I would like each line of the data that holds the word "voxels" copied out.

===== SUPPLIED INFORMATION =====

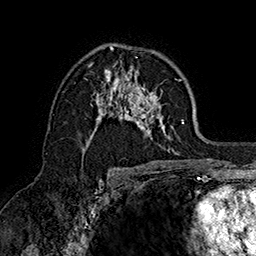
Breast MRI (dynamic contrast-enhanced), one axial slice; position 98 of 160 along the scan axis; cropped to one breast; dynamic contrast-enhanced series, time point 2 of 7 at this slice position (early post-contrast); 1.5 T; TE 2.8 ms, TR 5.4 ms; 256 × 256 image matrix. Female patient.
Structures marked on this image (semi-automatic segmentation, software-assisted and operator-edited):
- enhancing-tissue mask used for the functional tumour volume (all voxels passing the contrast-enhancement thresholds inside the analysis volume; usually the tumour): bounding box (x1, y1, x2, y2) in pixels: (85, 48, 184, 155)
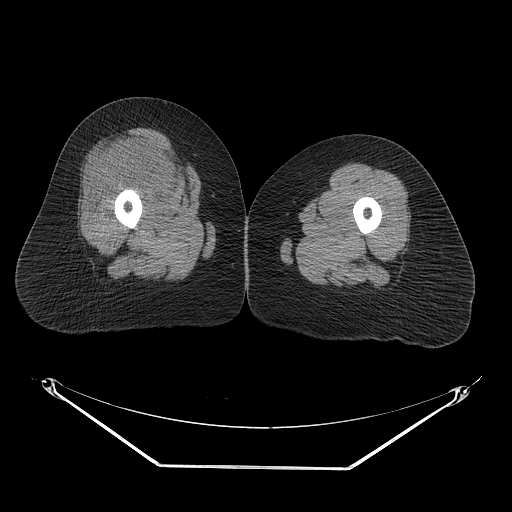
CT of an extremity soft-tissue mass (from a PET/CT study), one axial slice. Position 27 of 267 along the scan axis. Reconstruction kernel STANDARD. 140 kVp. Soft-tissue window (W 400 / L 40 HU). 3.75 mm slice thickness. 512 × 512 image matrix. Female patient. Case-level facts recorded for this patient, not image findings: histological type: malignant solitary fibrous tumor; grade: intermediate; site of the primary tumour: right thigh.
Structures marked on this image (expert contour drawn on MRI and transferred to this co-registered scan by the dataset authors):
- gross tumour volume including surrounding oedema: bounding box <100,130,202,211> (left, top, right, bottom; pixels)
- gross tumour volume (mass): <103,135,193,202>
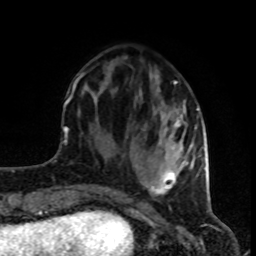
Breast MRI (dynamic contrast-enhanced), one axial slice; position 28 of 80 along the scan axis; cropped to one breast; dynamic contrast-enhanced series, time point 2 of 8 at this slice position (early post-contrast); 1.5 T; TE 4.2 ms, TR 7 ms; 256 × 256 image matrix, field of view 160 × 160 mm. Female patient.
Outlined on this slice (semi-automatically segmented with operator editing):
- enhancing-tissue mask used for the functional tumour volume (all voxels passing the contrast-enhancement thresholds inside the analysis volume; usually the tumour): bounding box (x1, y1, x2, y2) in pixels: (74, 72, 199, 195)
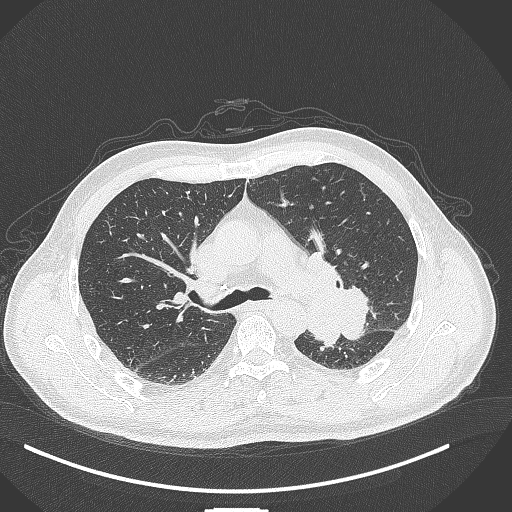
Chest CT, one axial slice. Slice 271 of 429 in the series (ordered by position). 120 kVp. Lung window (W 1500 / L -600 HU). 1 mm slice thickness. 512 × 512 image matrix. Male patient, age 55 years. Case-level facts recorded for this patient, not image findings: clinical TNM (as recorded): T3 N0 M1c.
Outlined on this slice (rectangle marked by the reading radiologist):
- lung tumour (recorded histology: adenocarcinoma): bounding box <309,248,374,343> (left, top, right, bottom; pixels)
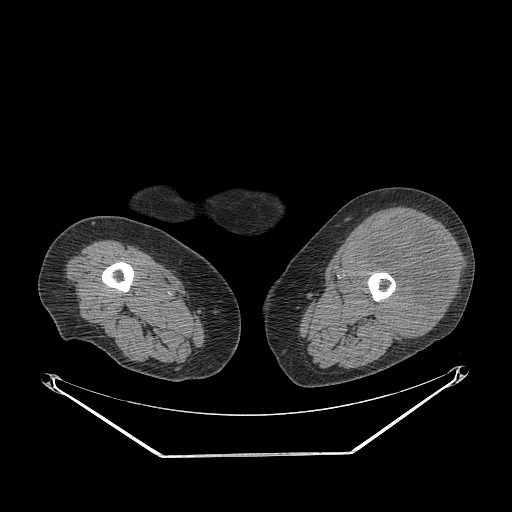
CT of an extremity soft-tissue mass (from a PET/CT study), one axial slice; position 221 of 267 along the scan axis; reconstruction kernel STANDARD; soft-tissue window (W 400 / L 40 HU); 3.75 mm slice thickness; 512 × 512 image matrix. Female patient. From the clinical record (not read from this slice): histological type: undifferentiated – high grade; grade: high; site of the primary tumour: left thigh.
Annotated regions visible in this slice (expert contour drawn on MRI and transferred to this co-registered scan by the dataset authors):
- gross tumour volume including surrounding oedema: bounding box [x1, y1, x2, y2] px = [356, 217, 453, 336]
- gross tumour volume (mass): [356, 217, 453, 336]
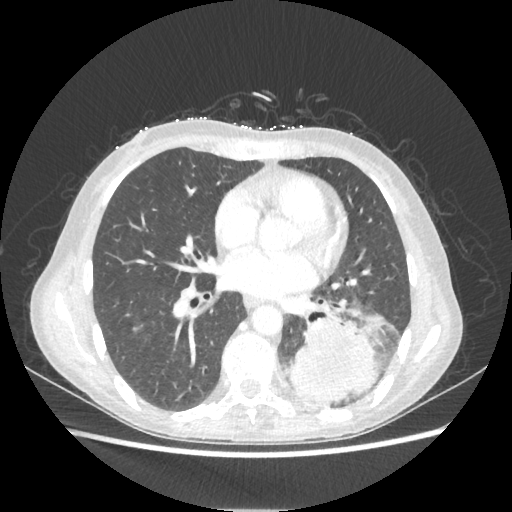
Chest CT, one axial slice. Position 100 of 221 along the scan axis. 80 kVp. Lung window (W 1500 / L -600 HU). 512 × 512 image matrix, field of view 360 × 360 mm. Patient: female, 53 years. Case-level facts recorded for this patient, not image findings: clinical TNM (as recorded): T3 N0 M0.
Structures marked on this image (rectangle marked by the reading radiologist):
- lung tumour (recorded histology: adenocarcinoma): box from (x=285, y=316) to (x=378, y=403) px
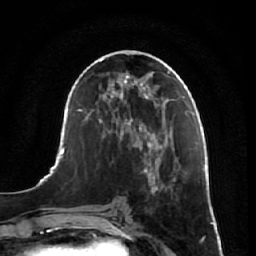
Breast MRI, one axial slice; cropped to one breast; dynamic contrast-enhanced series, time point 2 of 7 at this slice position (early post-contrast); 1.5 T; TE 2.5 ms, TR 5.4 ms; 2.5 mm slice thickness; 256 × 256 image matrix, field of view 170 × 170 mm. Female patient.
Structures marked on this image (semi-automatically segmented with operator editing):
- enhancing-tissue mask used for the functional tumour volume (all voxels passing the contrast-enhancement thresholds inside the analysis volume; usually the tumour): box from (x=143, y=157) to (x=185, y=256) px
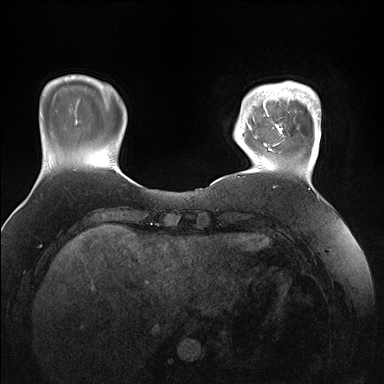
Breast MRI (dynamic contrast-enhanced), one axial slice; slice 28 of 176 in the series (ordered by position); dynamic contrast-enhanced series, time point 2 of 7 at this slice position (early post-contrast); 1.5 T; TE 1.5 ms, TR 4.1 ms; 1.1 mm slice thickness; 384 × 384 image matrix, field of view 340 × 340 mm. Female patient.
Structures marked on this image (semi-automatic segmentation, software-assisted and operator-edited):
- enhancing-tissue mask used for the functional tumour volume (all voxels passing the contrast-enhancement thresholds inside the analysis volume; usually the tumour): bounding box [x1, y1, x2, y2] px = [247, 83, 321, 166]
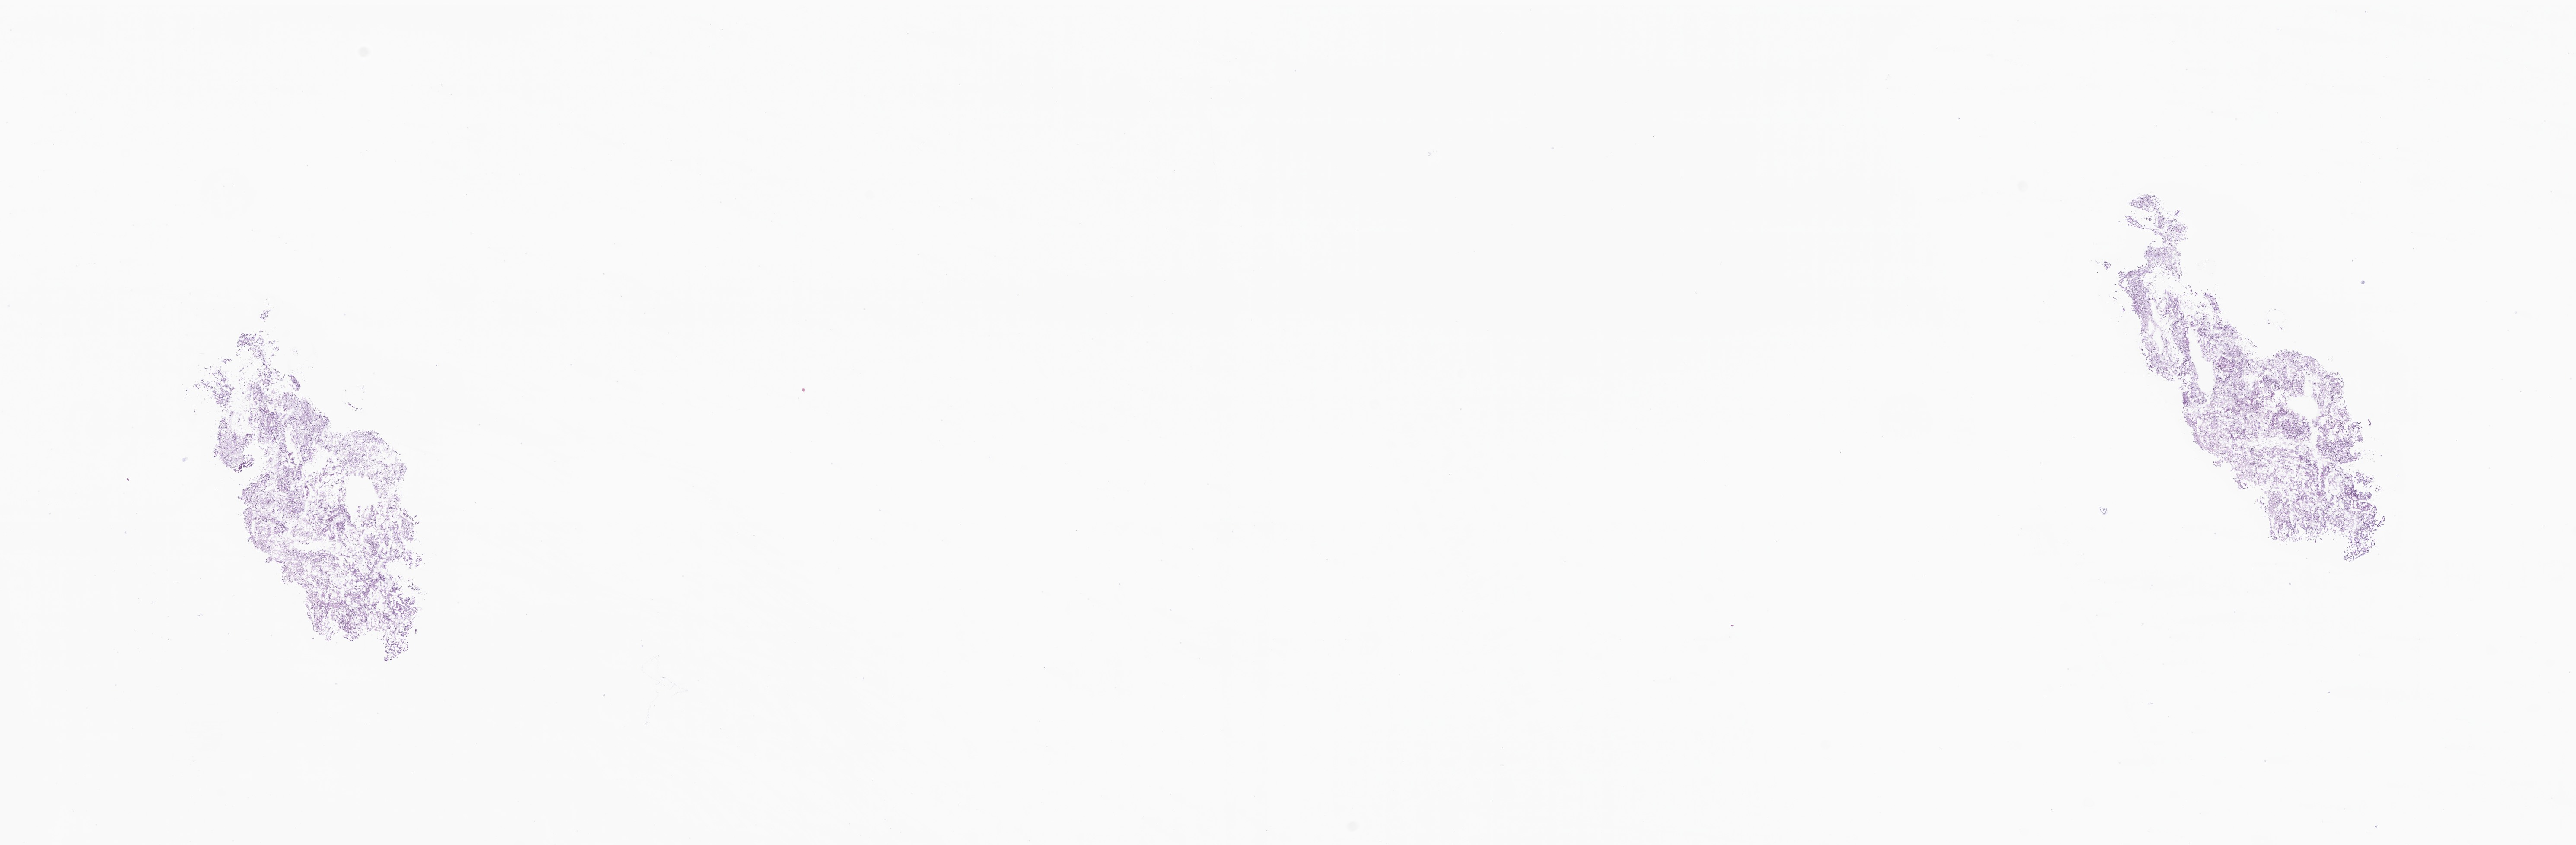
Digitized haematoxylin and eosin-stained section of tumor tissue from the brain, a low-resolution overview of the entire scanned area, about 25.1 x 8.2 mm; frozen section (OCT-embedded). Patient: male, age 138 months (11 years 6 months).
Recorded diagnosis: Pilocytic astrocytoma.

=====

FINISHED EXERCISE:
- enhancing-tissue mask used for the functional tumour volume (all voxels passing the contrast-enhancement thresholds inside the analysis volume; usually the tumour): bounding box (x1, y1, x2, y2) in pixels: (85, 48, 184, 155)
- enhancing-tissue mask used for the functional tumour volume (all voxels passing the contrast-enhancement thresholds inside the analysis volume; usually the tumour): bounding box (x1, y1, x2, y2) in pixels: (74, 72, 199, 195)
- enhancing-tissue mask used for the functional tumour volume (all voxels passing the contrast-enhancement thresholds inside the analysis volume; usually the tumour): box from (x=143, y=157) to (x=185, y=256) px
- enhancing-tissue mask used for the functional tumour volume (all voxels passing the contrast-enhancement thresholds inside the analysis volume; usually the tumour): bounding box [x1, y1, x2, y2] px = [247, 83, 321, 166]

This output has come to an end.